Companies are starting to reopen their offices, and move from entirely remote work to a hybrid model. This is leading many employers to wonder whether they can require employees get the COVID-19 vaccine before they can return to work. Companies must adhere to the EEOC guidelines on the matter, but the legalities are actually quite solid.
Can Employers Ask Employees if They've Had the Vaccine?
Absolutely. Employers are also allowed to ask why they have not had the vaccine, with some limitations.
Basically, you can ask if they have not had the vaccine for personal, medical, or religious reasons. If they answer medical, you are not allowed to ask for details. You can ask for vaccine status verification. Digital passports are being worked on, but for now, asking for a COVID-19 vaccine card is reasonable. (It's a good idea to recommend to employees that they get the card laminated once they have had the second appointment, which both Office Depot and Staples are offering to do for free, and that they keep it in the same place. If you have lamination equipment, you can also offer to laminate cards for your employees).
Given the sheer numbers associated with this pandemic, you have a right to protect your workforce. With over 500,000 deaths in the U.S. and over 590,000 in the EU, and case numbers still high, it is perfectly reasonable to ask and to make use of the answer when determining who can return to the workplace and who should continue to work remotely.
Can Employers Require the Vaccine?
Some companies are considering requiring vaccines for employees and visitors entering the office. There are some questions about whether it is legal to require a vaccine that is licensed only under an EUA, but it is likely courts will rule in the favor of employers. This is even more likely for companies requiring vaccination in order to work on site as opposed to remotely as, unless there is a significant loss in career opportunities to the remote worker, there is not much of a case that worker can bring.
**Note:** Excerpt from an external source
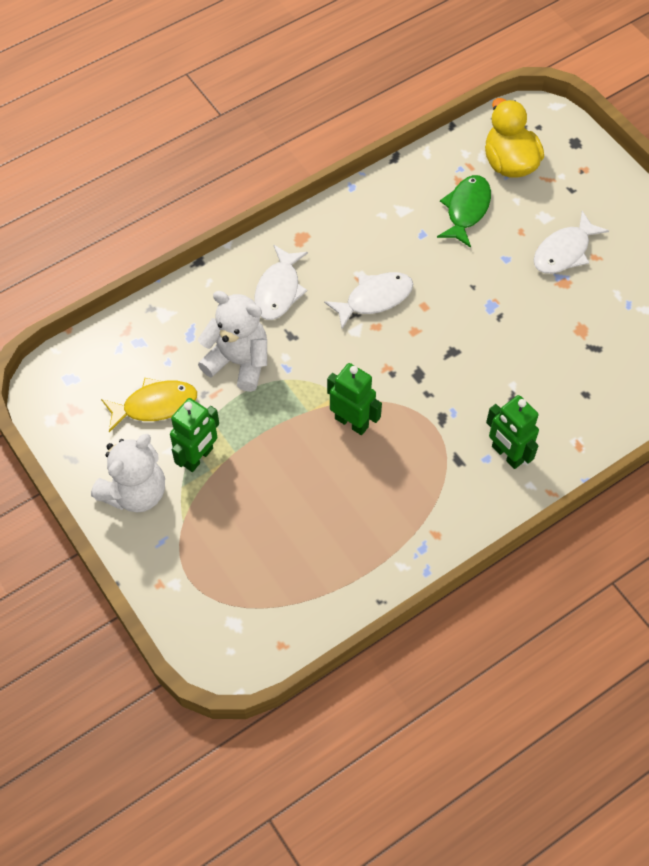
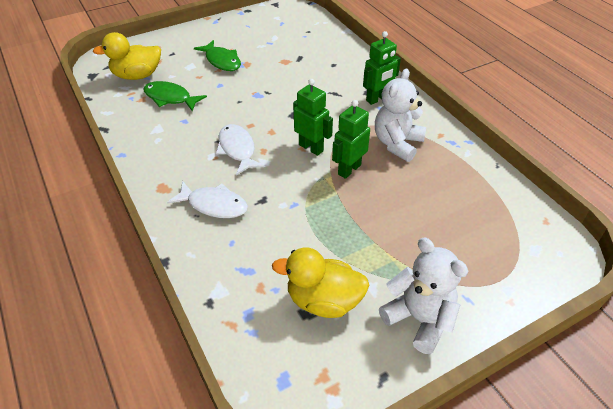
camera: 85 degrees left, 15 degrees down
(155, 405) = (323, 301): yellow fish -> yellow duck
(198, 457) = (380, 268): green robot -> green robot (311, 148)
(238, 362) = (283, 235): white teddy bear -> white teddy bear (397, 144)
(564, 251) = (222, 61): white fish -> green fish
You do need to consider the Americans with Disabilities Act (ADA), and Title VII. Under the Americans with Disabilities Act. These require certain exemptions:
- Medical reasons, such as an allergy to the vaccine, autoimmune diseases or extreme phobia. However, this might fall under the "direct threat" definition under the ADA. You have to provide these employees with a reasonable accommodation, but do not necessarily have to allow them on site. The best course of action is to require them to work from home until the office is fully open. In most cases this is likely to align with the employee's own preferences.
- Under Title VII, you have to allow for religious exemptions, and you are supposed to assume they are valid unless you have reason to believe otherwise. With employees, you may well be able to spot potential issues (such as when an employee who has never asked for anything else on religious grounds).
- You do not have to grant any kind of personal preference exemption.
Also consider the vaccination roll out in your state and the availability of vaccines to younger and healthier employees; again, it's not unreasonable to ask people to continue to work from home until they are fully vaccinated, but understand that during this interim period some of your people may not be able to get vaccinated.
Set a clear policy for employees who refuse to get vaccinated. Yes, it is legal to terminate an employee for refusing to get vaccinated for personal reasons, because they are believing an anti-vax conspiracy, or whatever. However, if you have a large number of employees who are likely to refuse to be vaccinated, then this can cause a problem. Another potential issue is the question of being held legally liable for an outbreak if you don't mandate vaccinations. This is unprecedented, but could still happen in this case, given the prevalence and danger of the disease.
There are, of course, alternatives to mandatory vaccinations. These might include:
- Giving a bonus to employees who present proof of vaccination
- Giving free paid time off.
- Giving out gift cards or other incentives.
- Adding the COVID-19 vaccine to your existing wellness program.
You should also grant paid time off for people who are unable to work due to vaccine side effects; while side effects are transitory and generally last only 24 to 48 hours, they can be intense enough that people may want to take sick time. Make it clear that sick time will be granted no questions asked and will be paid. If they are charged an administrative cost for getting the vaccine, cover it. Larger workplaces may be able to set up vaccine clinics, but if you do that, make sure to vaccinate employees in shifts so not everyone gets side effects at once.
Can You Require New Hires to Get Vaccinated Before They Start Work?
Yes, as long as you are also requiring vaccination for existing employees. You can also require vaccination or the intent to get vaccinated as a condition of hiring. Again, bear in mind that not everyone is eligible for the vaccine yet, and that when they are, it may still take weeks for an individual to get an appointment.
You cannot refuse to hire somebody who is unable to get vaccinated for medical or legitimate religious reasons, but you can absolutely take into account refusal to get vaccinated for personal reasons. It's worth remembering that there is a strong overlap between people who refuse to get vaccinated and people who are not taking other reasonable COVID-19 precautions. A new hire who won't get vaccinated may also be a new hire who waltzes into the office without a mask after going to a party the previous night and exposes everyone.
If a new hire is unable to get the vaccine right away, make sure you have provisions in place to onboard them remotely and then arrange for them to come in once fully vaccinated.